Life After Graduation

(March 30th, 2017) The European Science Foundation launched a survey to see what career paths PhDs follow after graduation. Results are expected in June this year.





The retrospective cross-sectional survey follows doctorate graduates, affiliated to nine organisations: the University of Maastricht; Technical University of Munich; Goethe University Frankfurt, University of Bucharest, University of Split, University of Luxembourg, Institute of Science and Technology, Austria, and the AXA Research Fund, France. Following a succesful pilot survey undertaken in 2015, it has already started, collecting over 1,800 responses to date.

Universities and non-university-based research performing organisations, as well as research funding organisations all want to understand and document the career trajectories of doctorate holders. This helps them to assess the impact of investment in research career development and to analyse practices aimed at the development of research careers.

Hans Ouwersloot, Project Leader at Maastricht University said, “Participating in this PhD survey will give Maastricht University an excellent insight in the careers of our PhDs. The outcome of this survey will give us guidance on the things we might need to change to support our PhDs even more in becoming knowledgeable, confident and responsible global citizens, and successful participants in the labour market. This is also an excellent opportunity to compare outcomes among participating institutions.”

While some European universities do track their graduates, much more can be done in a co-ordinated manner. The ESF’s career tracking survey is a step in that direction, building on its long-standing work in supporting research careers.

Some of the participating organisations have already taken part in the pilot survey carried out in 2015, and will be able to compare findings with the previous data collection. The questionnaire has a core part common to all organisations, as well as additional organisation-specific modules developed with the participating organisations.

Hans-Joachim Bungartz, Graduate Dean of Technical University of Munich said, “The Technical University of Munich has reshaped its doctoral education by introducing university-wide programs for transferable and scientific skills training, complementing the individual research of our doctoral candidates in their labs. For more than ten years now we have been enforcing interdisciplinary collaboration and the creation of international networks already on the PhD level. So from the ESF survey we plan to get further insights on how our alumni have benefited from these measures. The experience of the ESF and the joint approach of the survey with its international orientation will help us improve our programs and make our graduates fit for their future careers.”

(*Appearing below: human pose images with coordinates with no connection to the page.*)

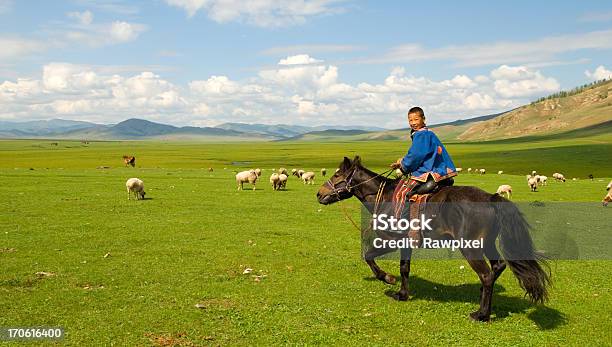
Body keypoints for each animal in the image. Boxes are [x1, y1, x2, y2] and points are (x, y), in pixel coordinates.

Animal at [318, 156, 552, 322]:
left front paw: (387, 278)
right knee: (498, 267)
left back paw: (481, 314)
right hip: (486, 244)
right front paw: (402, 294)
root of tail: (491, 198)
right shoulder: (406, 243)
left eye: (337, 176)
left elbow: (369, 256)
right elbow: (404, 268)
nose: (319, 194)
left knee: (486, 274)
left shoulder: (391, 240)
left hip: (471, 248)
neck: (383, 197)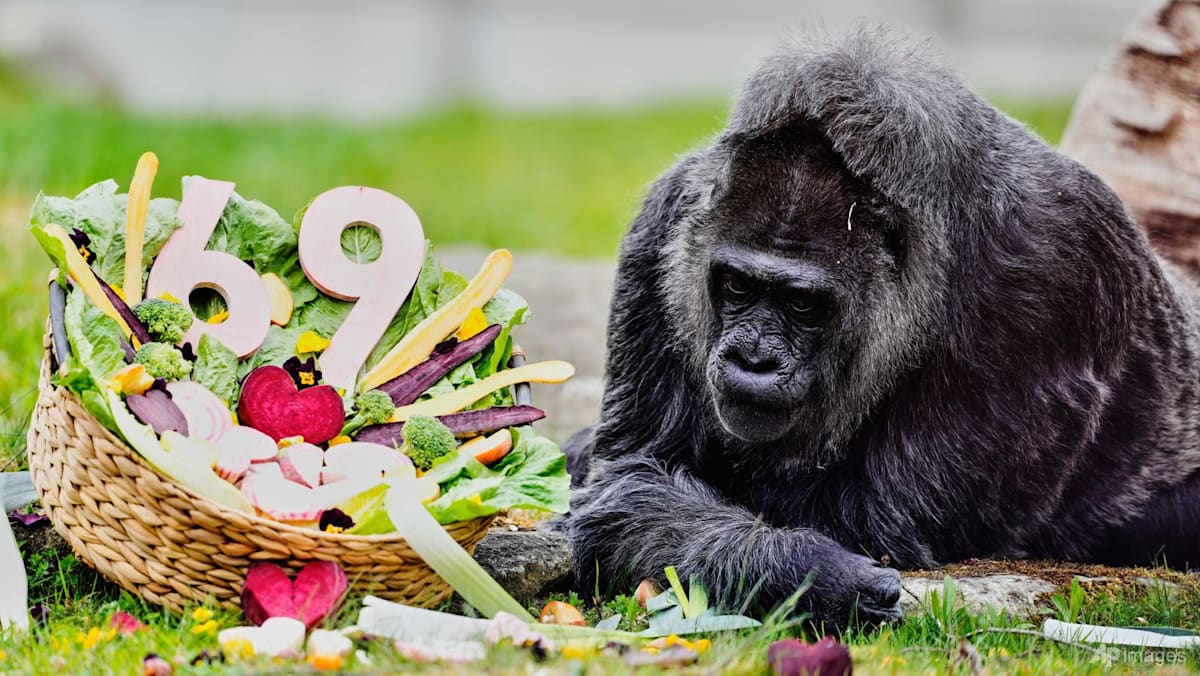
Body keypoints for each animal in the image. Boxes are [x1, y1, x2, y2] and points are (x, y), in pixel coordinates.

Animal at [562, 28, 1200, 627]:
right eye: (738, 287)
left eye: (802, 305)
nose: (753, 359)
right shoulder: (664, 223)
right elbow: (631, 477)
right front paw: (798, 568)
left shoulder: (1053, 266)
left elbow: (873, 519)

More concretely, the survey will help understanding of where doctorate holders from the participating organisations moved in their careers: e.g. whether they went for research or non-research careers, whether they are employed or unemployed, or are in permanent or temporary positions. The survey will also explore their views on whether doctoral training has enabled them to develop towards their desired career goals, within or outside academia, and will help to understand the challanges of the various career paths followed by the doctorate holders.

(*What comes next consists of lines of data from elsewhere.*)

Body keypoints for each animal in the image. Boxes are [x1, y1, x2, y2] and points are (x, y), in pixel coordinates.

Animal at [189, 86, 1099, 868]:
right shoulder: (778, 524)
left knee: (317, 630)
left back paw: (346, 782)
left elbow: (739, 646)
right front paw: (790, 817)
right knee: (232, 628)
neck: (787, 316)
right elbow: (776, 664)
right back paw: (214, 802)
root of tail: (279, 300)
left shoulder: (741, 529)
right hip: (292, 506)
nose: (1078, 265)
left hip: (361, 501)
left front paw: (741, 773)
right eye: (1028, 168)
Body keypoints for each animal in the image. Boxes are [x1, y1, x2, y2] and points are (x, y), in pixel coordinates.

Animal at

Julia Boman, Science Officer responsible for Career Tracking activities at the ESF said, “In Europe, we need to know whether our research systems and job markets offer sufficient possibilities to realise the full potential of these highly trained individuals. This is all the more so in a general context where numbers of doctorate holders are increasing, in contrast to available jobs within academia. We want to provide reliable figures to our partner organisations about the various career paths of their doctorate graduates, in academia as well as in industry, education, health or public administration”.

In 2015, the ESF ran a pilot study, in which the following organisations took part: the AXA Research Fund, France; the Fonds National de la Recherche, Luxembourg; Goethe University Frankfurt, the Paul Scherrer Institute, Switzerland, and TDR, the Special Programme for Research and Training in Tropical Diseases, a co-sponsored programme of UNICEF, UNDP, the World Bank and WHO. Some of the preliminary findings include:

  • Very high levels of employment among doctorate holder respondents (99%), with the majority in full-time employment (89%). However, a high proportion respondents reported insecure forms of employment such as temporary contracts.
  • Significant differences in satisfaction and outcome levels between respondents with employment security and those on temporary contracts. Those on permanent contracts produced higher levels of outputs of societal relevance (patents, policy impacts and public engagement activity) than those on temporary contracts. Those with tenure were also significantly more satisfied with important aspects of their work environment including scientific environment, organisational culture and support available for their career development.

ESF Chief Executive, Jean-Claude Worms said, “We wanted to follow up on the initiatives of the ESF Member Organisation Forum and our first pilot survey, and to further develop this valuable career-tracking instrument together with ESF experts and participating organisations. Europe currently lacks a joint career tracking platform, and this survey offers an attractive bottom-up approach for universities and funding organisations, which is good in terms of economy of scale, flexibility of survey design and data comparability among the participating organisations”.